* **Required work**:
Print every line of the entries below word for word, and omit the pictures from your answer.

* **Source data**:

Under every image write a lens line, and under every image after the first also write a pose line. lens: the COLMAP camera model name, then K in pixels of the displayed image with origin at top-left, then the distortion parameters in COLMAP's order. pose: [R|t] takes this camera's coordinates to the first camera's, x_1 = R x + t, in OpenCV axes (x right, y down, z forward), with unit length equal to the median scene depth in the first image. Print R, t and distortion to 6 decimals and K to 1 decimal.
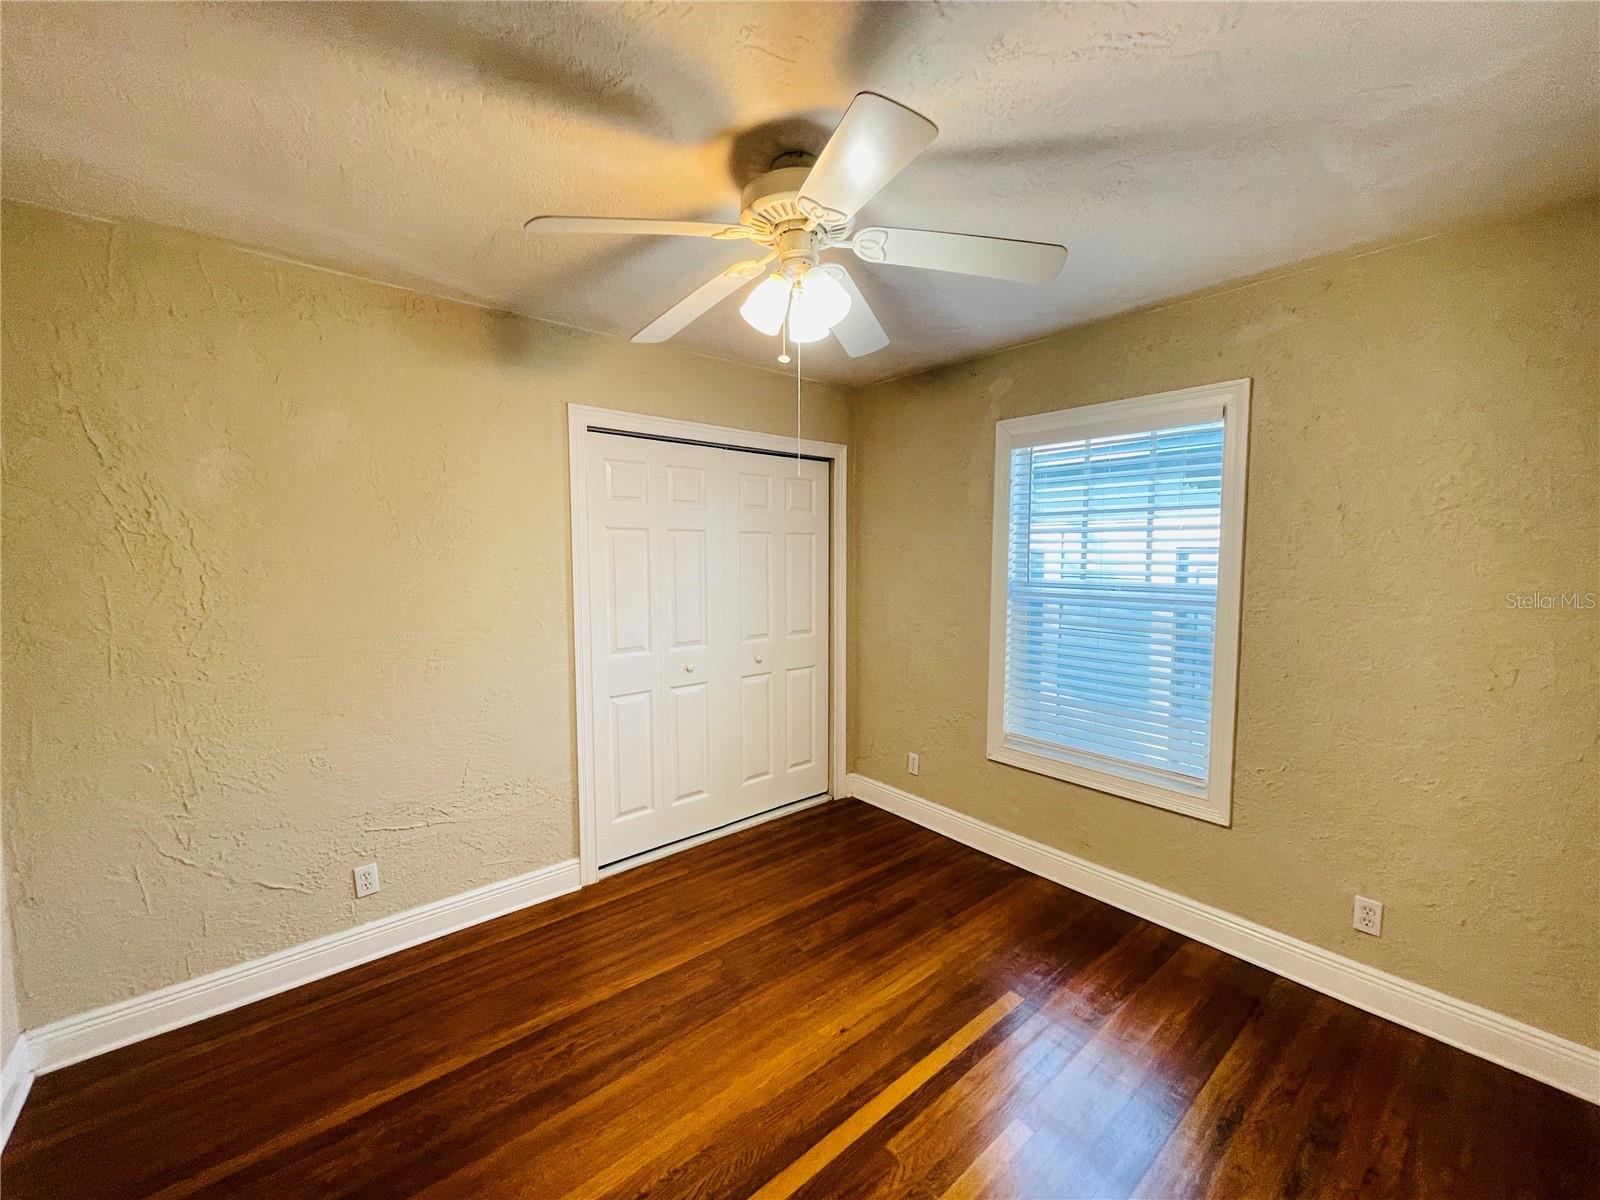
lens RADIAL K [[643.3, 0, 797.6], [0, 643.3, 600.1], [0, 0, 1]] dist [0.000070, 0.000439]
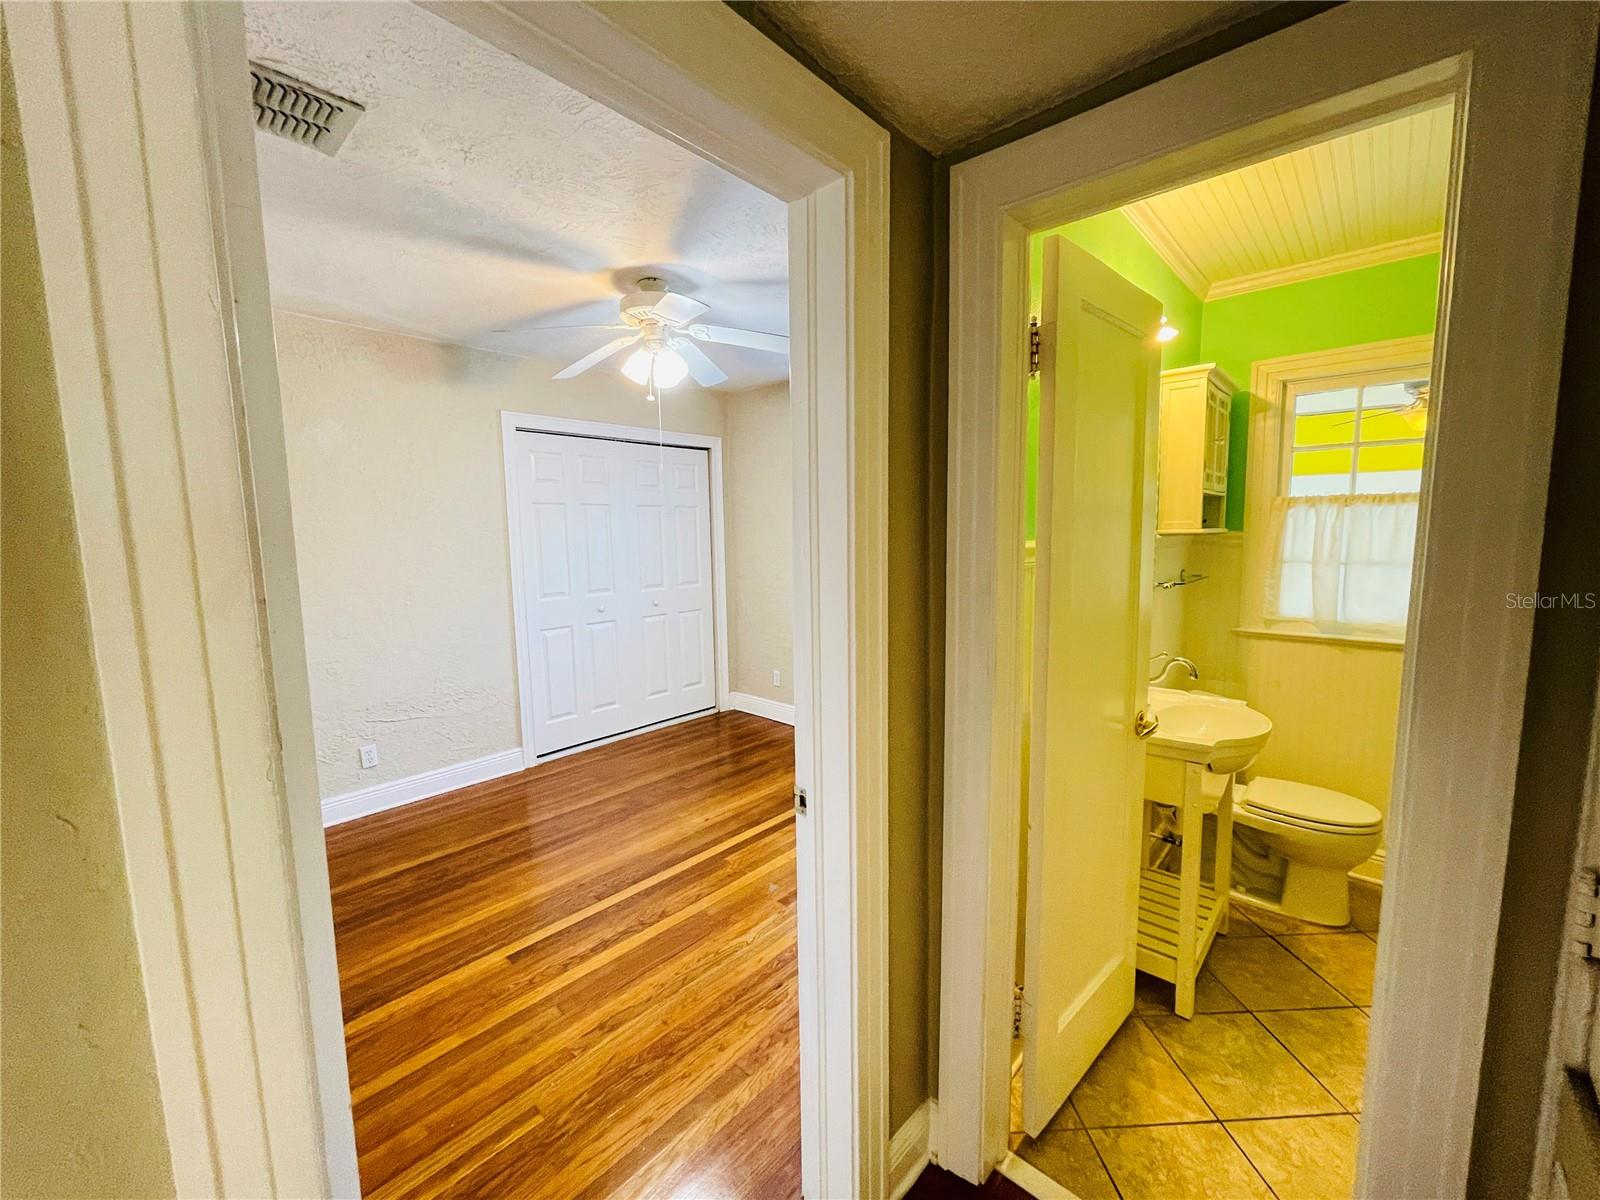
lens RADIAL K [[643.3, 0, 801.1], [0, 643.3, 600.1], [0, 0, 1]] dist [0.000070, 0.000439]
pose [[0.991256, -0.028810, 0.128771, 0.086204], [0.023879, 0.998927, 0.039679, 0.054768], [-0.129776, -0.036258, 0.990880, -0.451618]]
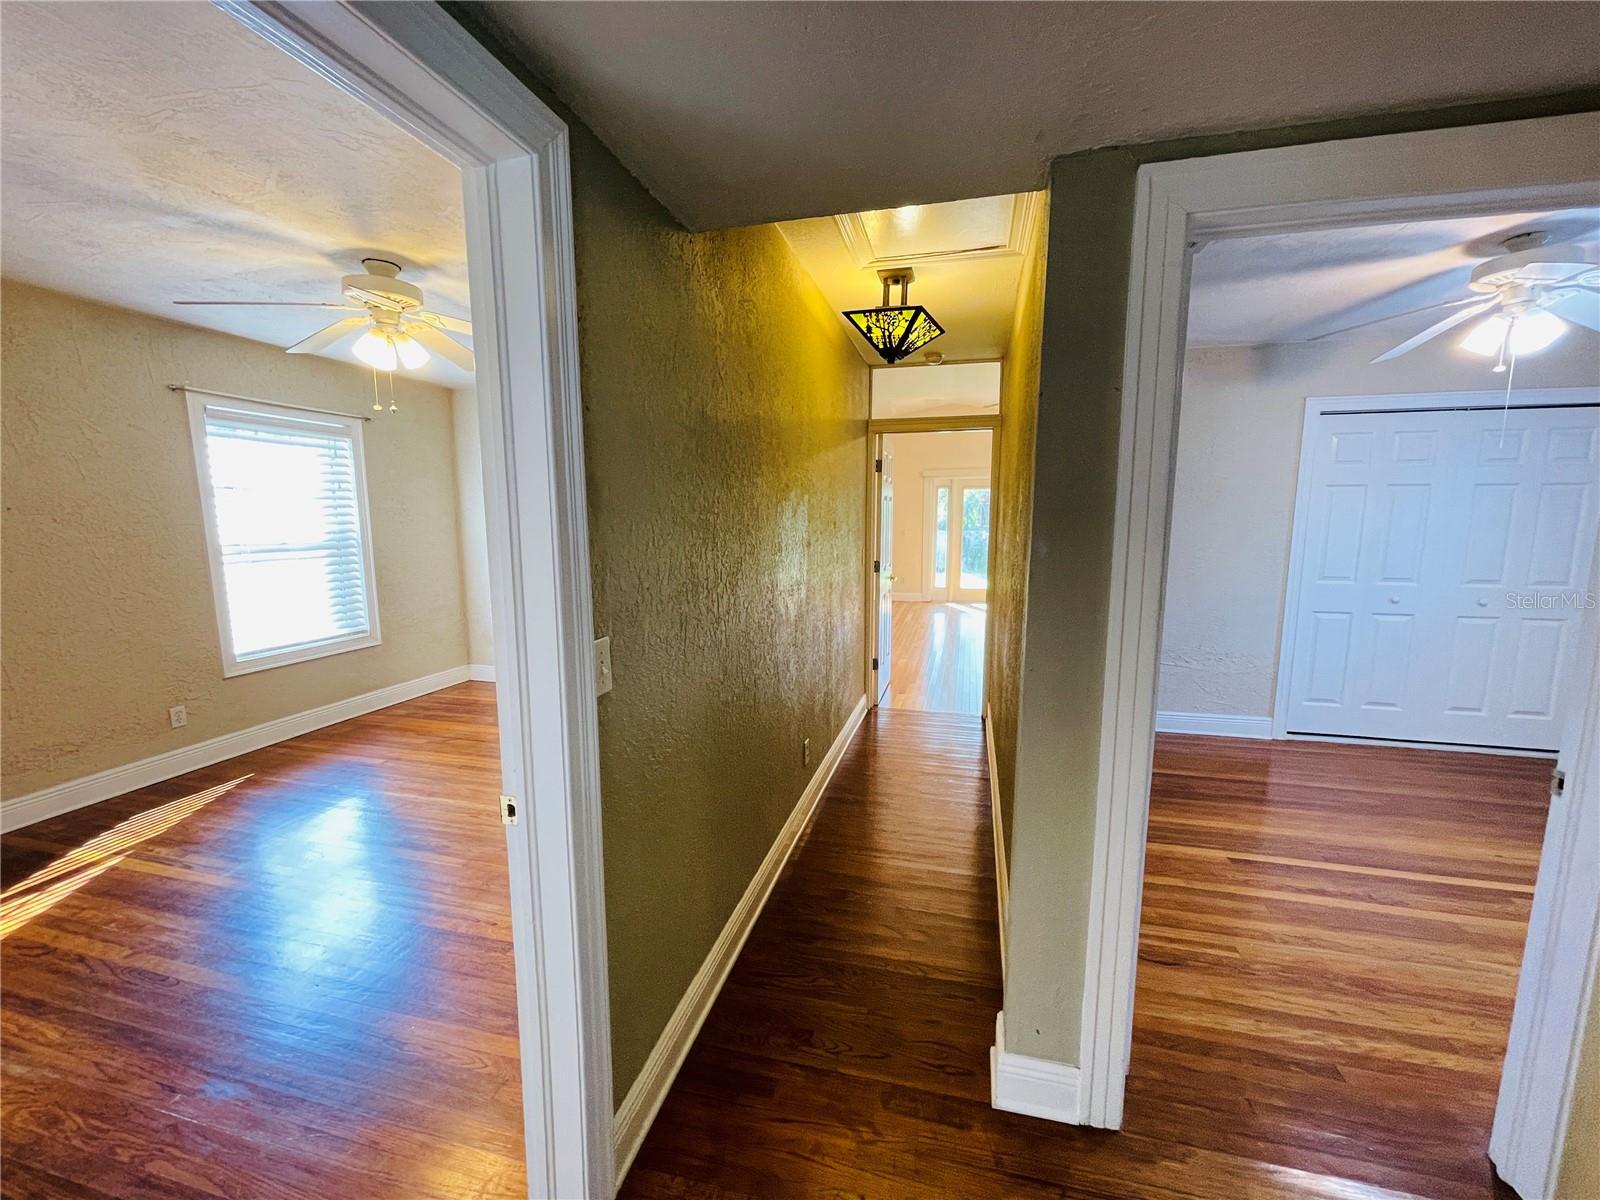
lens RADIAL K [[643.3, 0, 801.6], [0, 643.3, 600.1], [0, 0, 1]] dist [0.000070, 0.000439]
pose [[0.584102, 0.111700, -0.803957, 0.188573], [-0.058738, 0.993706, 0.095388, 0.069078], [0.809552, -0.008494, 0.586987, -0.758605]]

* **Answer space**:
Under every image write a lens line, and under every image after the first also write a pose line. lens: the COLMAP camera model name, then K in pixels of the displayed image with origin at top-left, then the distortion parameters in COLMAP's order. pose: [R|t] takes this camera's coordinates to the first camera's, x_1 = R x + t, in OpenCV axes (x right, y down, z forward), with unit length equal to the median scene depth in the first image. Print R, t and distortion to 6 decimals and K to 1 decimal.
lens RADIAL K [[643.3, 0, 797.6], [0, 643.3, 600.1], [0, 0, 1]] dist [0.000070, 0.000439]
lens RADIAL K [[643.3, 0, 801.1], [0, 643.3, 600.1], [0, 0, 1]] dist [0.000070, 0.000439]
pose [[0.991256, -0.028810, 0.128771, 0.086204], [0.023879, 0.998927, 0.039679, 0.054768], [-0.129776, -0.036258, 0.990880, -0.451618]]
lens RADIAL K [[643.3, 0, 801.6], [0, 643.3, 600.1], [0, 0, 1]] dist [0.000070, 0.000439]
pose [[0.584102, 0.111700, -0.803957, 0.188573], [-0.058738, 0.993706, 0.095388, 0.069078], [0.809552, -0.008494, 0.586987, -0.758605]]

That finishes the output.